The most significant indicator in rebuttal of Molefe's crude view is the lower and falling levels of inequality in the Western Cape. Under the DA government, the gini coefficient - the standard international index of inequality - has come down from 0.61 in 2008 to 0.55 in 2013, according to international economic consultancy HIS Global Insight. With the gini coefficient, the higher the number the greater the disparity between rich and poor.

The Western Cape has not only become more equal in recent years, it is by some distance the most equal province in South Africa.

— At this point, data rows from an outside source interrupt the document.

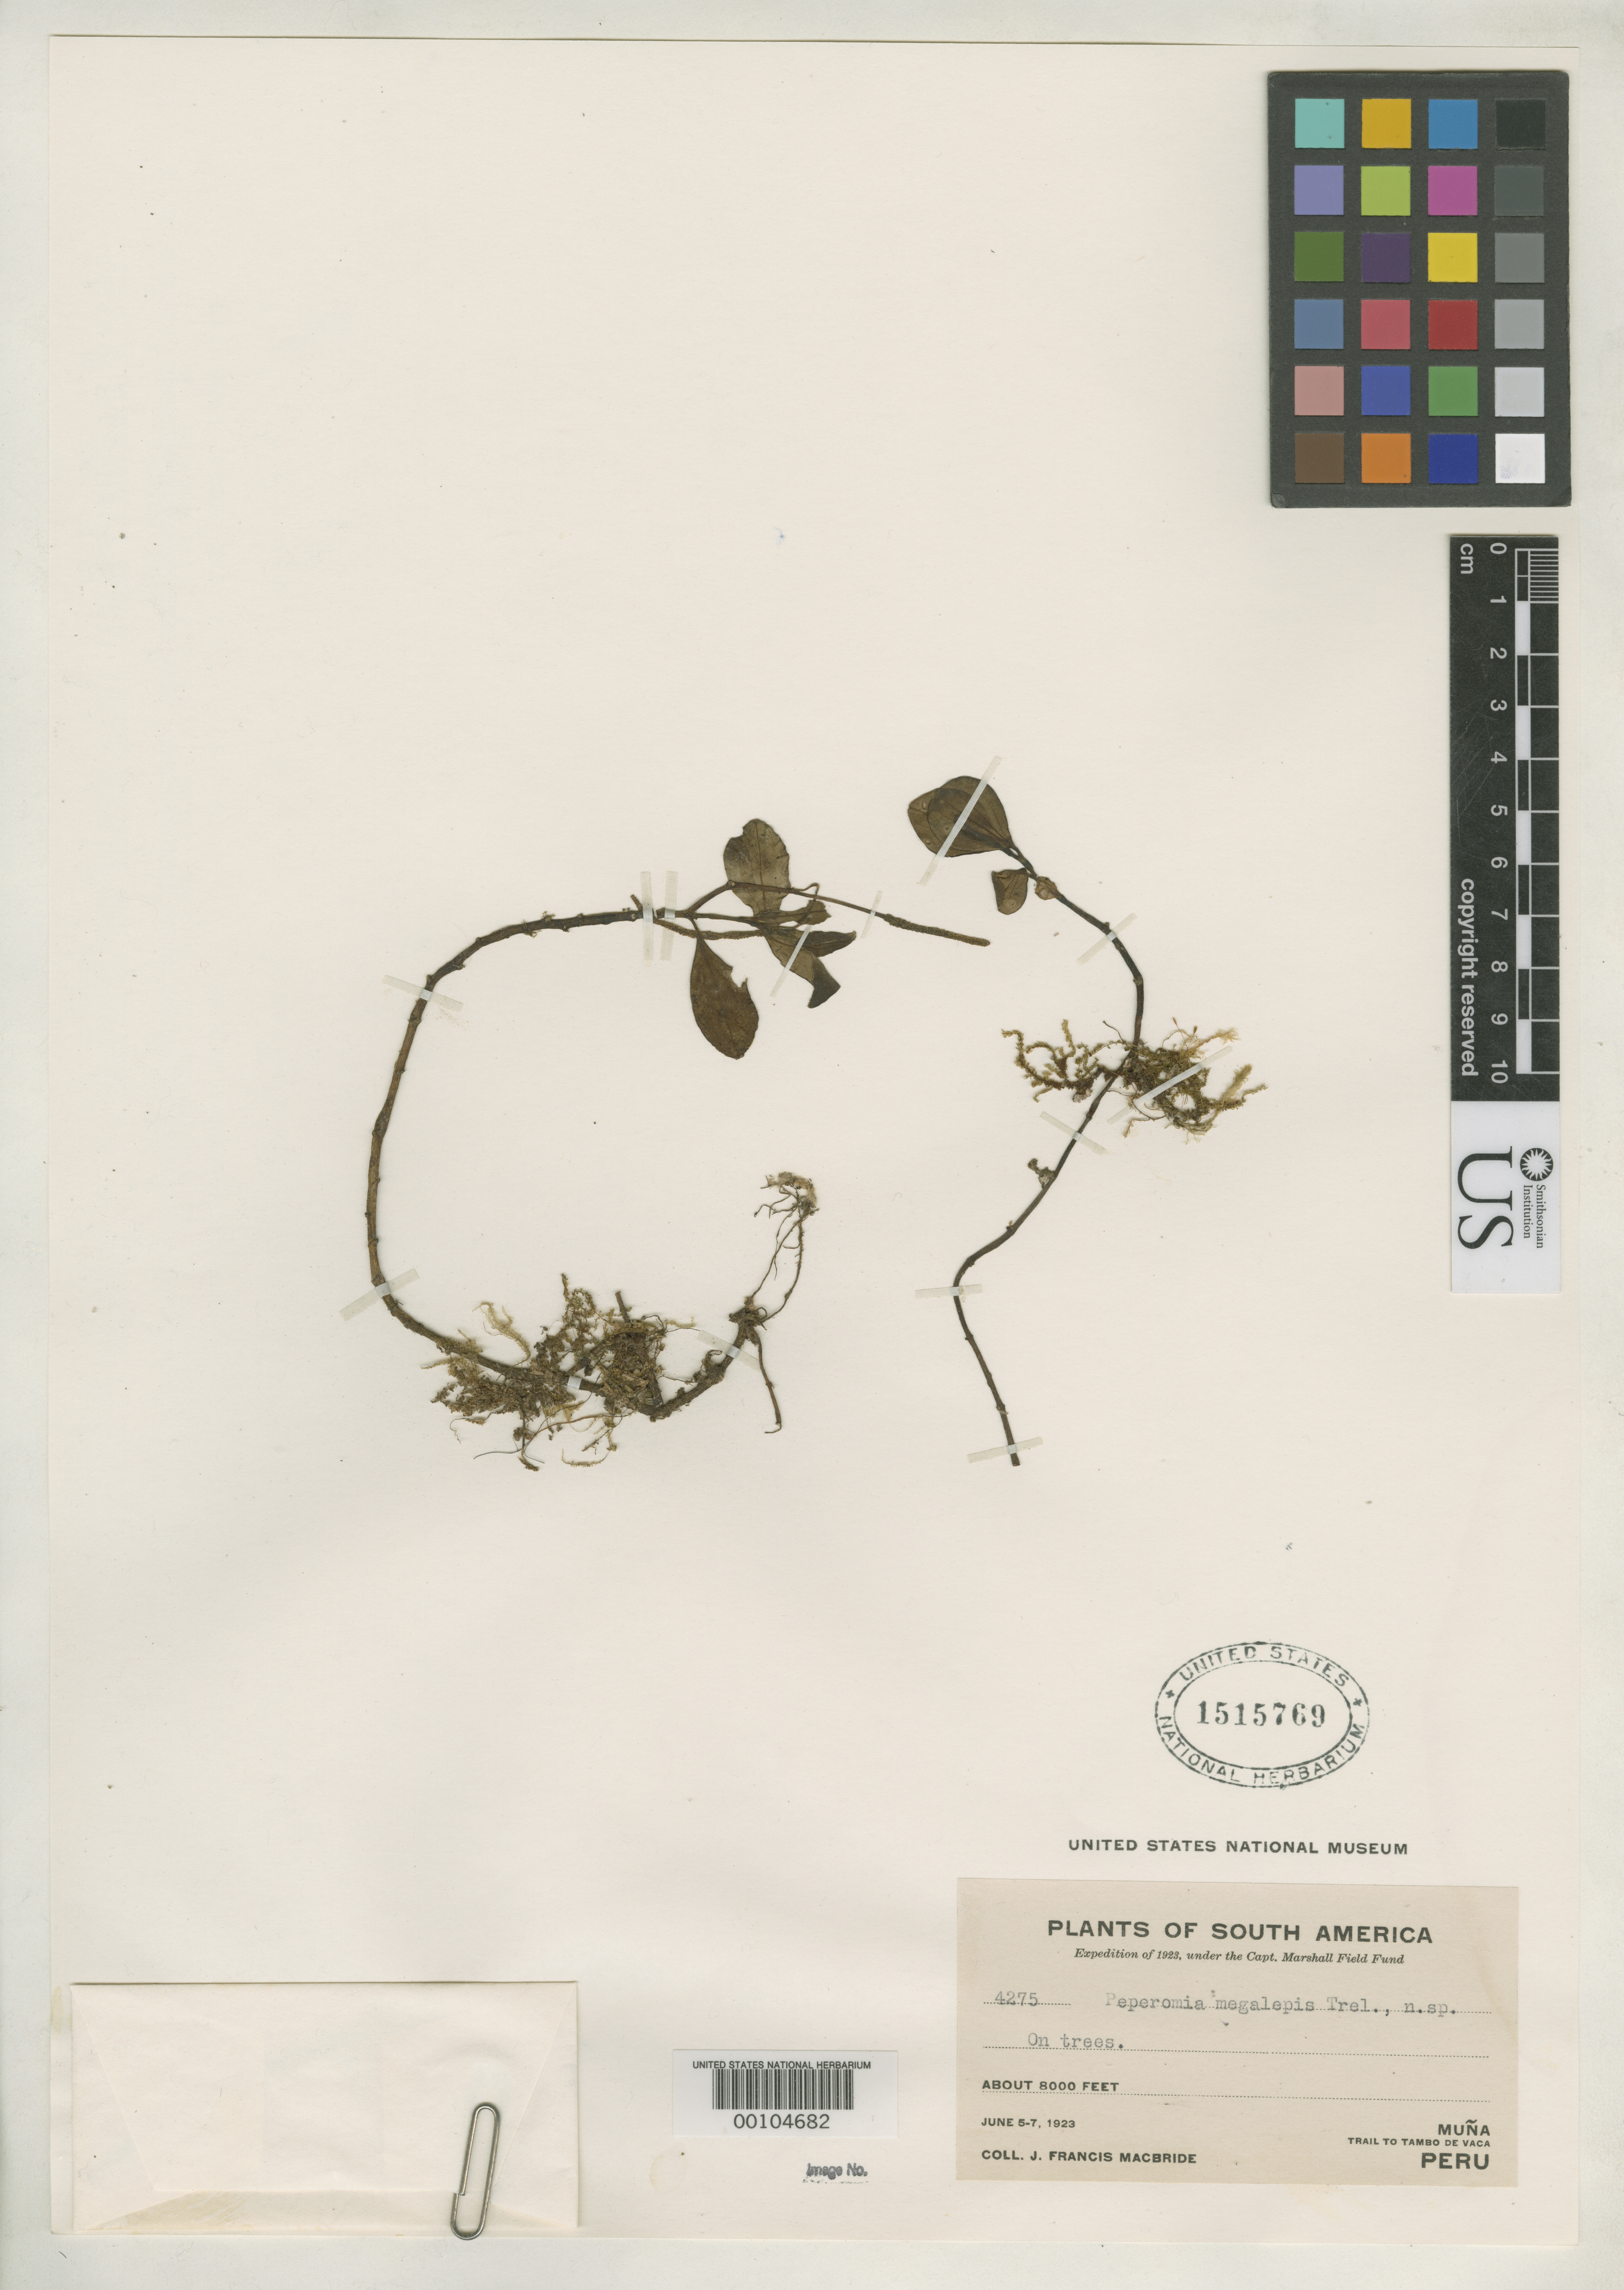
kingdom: Plantae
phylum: Tracheophyta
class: Magnoliopsida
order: Piperales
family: Piperaceae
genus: Peperomia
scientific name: Peperomia megalepis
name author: Trel. in J.F. Macbr.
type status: Isotype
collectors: J. F. Macbride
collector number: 4275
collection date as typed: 05 Jun 1923 to 07 Jun 1923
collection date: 1923-06-05/1923-06-07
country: Peru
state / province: Huánuco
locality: Muña, trail to Tambo de Vaca [?]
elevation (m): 2400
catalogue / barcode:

When hard facts are brought into the picture, T.O. Molefe's article is revealed to be not only misleading but founded on outright misrepresentation. It will no doubt resonate with some of the more extreme views found in the anti-globalisation movement. But it represents a position that is hardly likely to improve the lot of the urban poor with whom he implicitly claims to side.

In any developing economy, there will be protests about services, often whipped up, as in the Cape Town case, by unscrupulous political entrepreneurs. But these are a side-show, not a prelude to violent revolution.

In fact there is a revolution happening in Cape Town and the Western Cape. But it is a silent and incremental one, supported by and benefitting the vast majority of people in the city. Under DA government it is rolling forward irrespective of the marginal and ill-informed opinions of intellectual radicals like Molefe.